Depois da decisão que resultou na soltura do ex-presidente Lula, Corte se debruça sobre recurso extraordinário que atinge filho de Bolsonaro

Jornal GGN – No dia 21 deste mês, o plenário do Supremo Tribunal Federal deverá debater o uso de dados sigilosos de todos os órgãos de controle: Receita Federal, Banco Central e antigo Coaf, hoje UIF (Unidade de Inteligência Financeira). As instituições acompanham operações financeiras e têm capacidade de identificar movimentações atípicas.

Em julho, o presidente do Supremo, Dias Toffoli, concedeu uma liminar (provisória) para um recurso extraordinário que discute o compartilhamento de dados de órgãos de controle com o Ministério Público, para fins penais, sem prévia autorização judicial.

A decisão de Toffoli foi movida por um pedido da defesa do senador e filho do presidente, Flávio Bolsonaro, até então investigado pelo Ministério Pùblico do Rio de Janeiro, com base em um relatório do Coaf que identificou movimentação suspeita de R$ 1,2 milhão nas contas de Fabrício Queiroz, ex-assessor do parlamentar.

A defesa de Flávio não é autora do recursos extraordinário, que já tramitava na Corte, mas pegou carona no caso. Os advogados do senador alegam que os promotores do Rio realizaram quebra de sigilo sem ter passado por controle judicial.

Além de atender o pedido da defesa do filho do presidente, paralisando as investigações contra ele no Ministério Público carioca, Toffoli estendeu a discussão sobre o compartilhamento de dados para todos os órgãos de controle, ampliando o alcance da decisão para todas as investigações com as mesmas características no país. Segundo levantamento da Procuradoria-Geral da República, que criticou a decisão de Toffoli, ao menos 700 investigações foram travadas no país com a liminar do ministro.

Em entrevista ao jornal Folha de S.Paulo para justificar sua medida, Toffoli disse: “Só não quer o controle do Judiciário quem quer Estado fascista e policialesco, que escolhe suas vítimas. Ao invés de Justiça, querem vingança.”

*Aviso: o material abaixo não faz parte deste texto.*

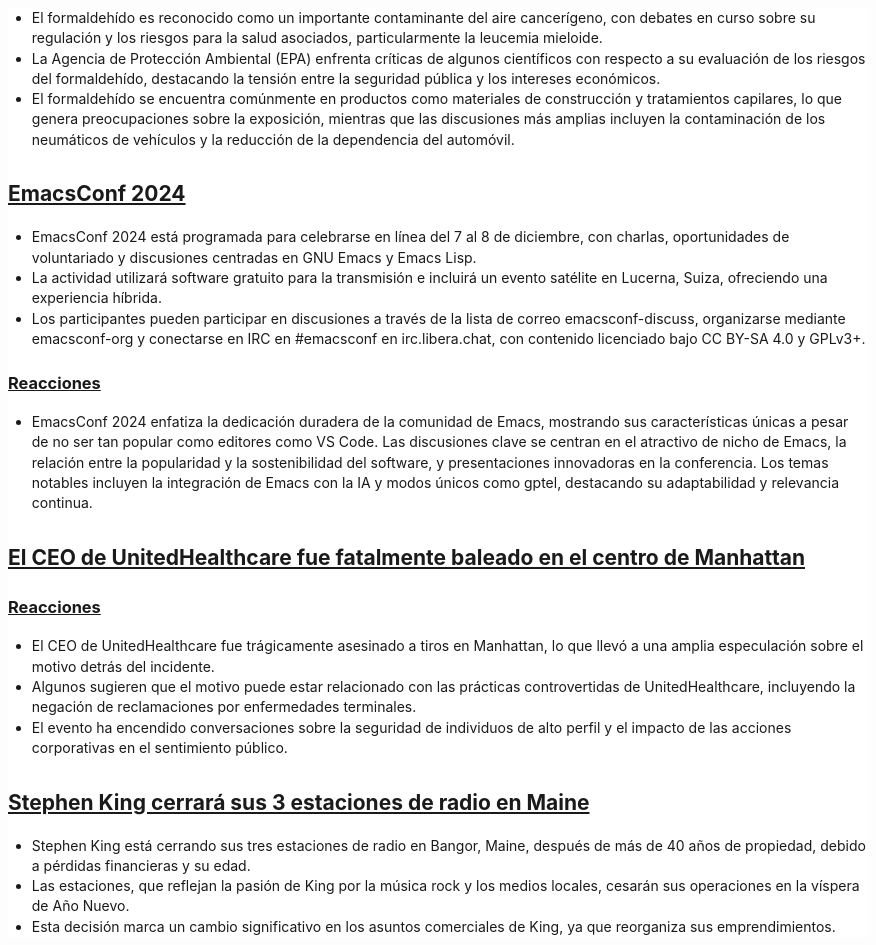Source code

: - El formaldehído es reconocido como un importante contaminante del aire cancerígeno, con debates en curso sobre su regulación y los riesgos para la salud asociados, particularmente la leucemia mieloide.
- La Agencia de Protección Ambiental (EPA) enfrenta críticas de algunos científicos con respecto a su evaluación de los riesgos del formaldehído, destacando la tensión entre la seguridad pública y los intereses económicos.
- El formaldehído se encuentra comúnmente en productos como materiales de construcción y tratamientos capilares, lo que genera preocupaciones sobre la exposición, mientras que las discusiones más amplias incluyen la contaminación de los neumáticos de vehículos y la reducción de la dependencia del automóvil.

## [EmacsConf 2024](https://emacsconf.org/2024/)

- EmacsConf 2024 está programada para celebrarse en línea del 7 al 8 de diciembre, con charlas, oportunidades de voluntariado y discusiones centradas en GNU Emacs y Emacs Lisp.
- La actividad utilizará software gratuito para la transmisión e incluirá un evento satélite en Lucerna, Suiza, ofreciendo una experiencia híbrida.
- Los participantes pueden participar en discusiones a través de la lista de correo emacsconf-discuss, organizarse mediante emacsconf-org y conectarse en IRC en #emacsconf en irc.libera.chat, con contenido licenciado bajo CC BY-SA 4.0 y GPLv3+.

### [Reacciones](https://news.ycombinator.com/item?id=42314024)

- EmacsConf 2024 enfatiza la dedicación duradera de la comunidad de Emacs, mostrando sus características únicas a pesar de no ser tan popular como editores como VS Code. Las discusiones clave se centran en el atractivo de nicho de Emacs, la relación entre la popularidad y la sostenibilidad del software, y presentaciones innovadoras en la conferencia. Los temas notables incluyen la integración de Emacs con la IA y modos únicos como gptel, destacando su adaptabilidad y relevancia continua.

## [El CEO de UnitedHealthcare fue fatalmente baleado en el centro de Manhattan](https://www.cnn.com/2024/12/04/us/brian-thompson-united-healthcare-death/index.html)

### [Reacciones](https://news.ycombinator.com/item?id=42317968)

- El CEO de UnitedHealthcare fue trágicamente asesinado a tiros en Manhattan, lo que llevó a una amplia especulación sobre el motivo detrás del incidente.
- Algunos sugieren que el motivo puede estar relacionado con las prácticas controvertidas de UnitedHealthcare, incluyendo la negación de reclamaciones por enfermedades terminales.
- El evento ha encendido conversaciones sobre la seguridad de individuos de alto perfil y el impacto de las acciones corporativas en el sentimiento público.

## [Stephen King cerrará sus 3 estaciones de radio en Maine](https://www.nytimes.com/2024/12/03/arts/stephen-king-maine-radio-stations.html)

- Stephen King está cerrando sus tres estaciones de radio en Bangor, Maine, después de más de 40 años de propiedad, debido a pérdidas financieras y su edad.
- Las estaciones, que reflejan la pasión de King por la música rock y los medios locales, cesarán sus operaciones en la víspera de Año Nuevo.
- Esta decisión marca un cambio significativo en los asuntos comerciales de King, ya que reorganiza sus emprendimientos.
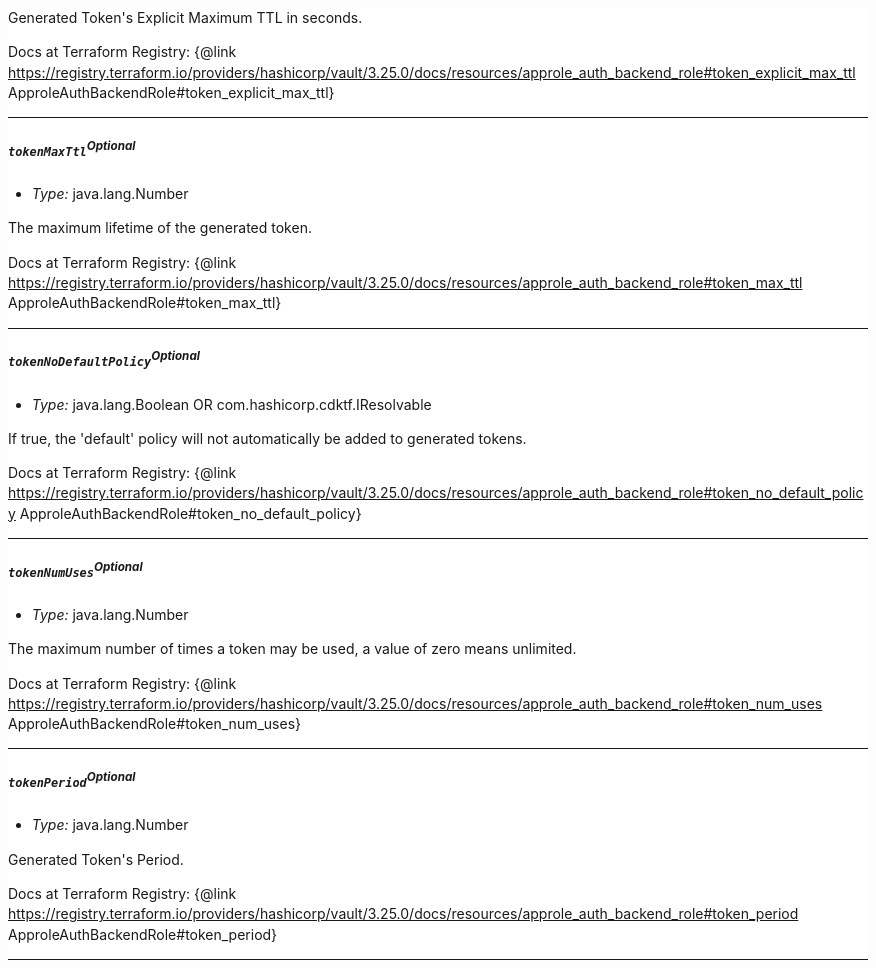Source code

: Generated Token's Explicit Maximum TTL in seconds.

Docs at Terraform Registry: {@link https://registry.terraform.io/providers/hashicorp/vault/3.25.0/docs/resources/approle_auth_backend_role#token_explicit_max_ttl ApproleAuthBackendRole#token_explicit_max_ttl}

---

##### `tokenMaxTtl`<sup>Optional</sup> <a name="tokenMaxTtl" id="@cdktf/provider-vault.approleAuthBackendRole.ApproleAuthBackendRole.Initializer.parameter.tokenMaxTtl"></a>

- *Type:* java.lang.Number

The maximum lifetime of the generated token.

Docs at Terraform Registry: {@link https://registry.terraform.io/providers/hashicorp/vault/3.25.0/docs/resources/approle_auth_backend_role#token_max_ttl ApproleAuthBackendRole#token_max_ttl}

---

##### `tokenNoDefaultPolicy`<sup>Optional</sup> <a name="tokenNoDefaultPolicy" id="@cdktf/provider-vault.approleAuthBackendRole.ApproleAuthBackendRole.Initializer.parameter.tokenNoDefaultPolicy"></a>

- *Type:* java.lang.Boolean OR com.hashicorp.cdktf.IResolvable

If true, the 'default' policy will not automatically be added to generated tokens.

Docs at Terraform Registry: {@link https://registry.terraform.io/providers/hashicorp/vault/3.25.0/docs/resources/approle_auth_backend_role#token_no_default_policy ApproleAuthBackendRole#token_no_default_policy}

---

##### `tokenNumUses`<sup>Optional</sup> <a name="tokenNumUses" id="@cdktf/provider-vault.approleAuthBackendRole.ApproleAuthBackendRole.Initializer.parameter.tokenNumUses"></a>

- *Type:* java.lang.Number

The maximum number of times a token may be used, a value of zero means unlimited.

Docs at Terraform Registry: {@link https://registry.terraform.io/providers/hashicorp/vault/3.25.0/docs/resources/approle_auth_backend_role#token_num_uses ApproleAuthBackendRole#token_num_uses}

---

##### `tokenPeriod`<sup>Optional</sup> <a name="tokenPeriod" id="@cdktf/provider-vault.approleAuthBackendRole.ApproleAuthBackendRole.Initializer.parameter.tokenPeriod"></a>

- *Type:* java.lang.Number

Generated Token's Period.

Docs at Terraform Registry: {@link https://registry.terraform.io/providers/hashicorp/vault/3.25.0/docs/resources/approle_auth_backend_role#token_period ApproleAuthBackendRole#token_period}

---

O presidente da Corte chegou a pautar o julgamento do recurso extraordinário em março, bem antes da provocação da defesa de Flávio. Mas, a apreciação foi adiada, logo após a imprensa divulgar que um ministro do Supremo, Gilmar Mendes, e sua esposa, Guiomar, sofreram uma apuração interna de órgãos do controle para identificar supostos “focos de corrupção, lavagem de dinheiro, ocultação de patrimônio ou tráfico de influência”.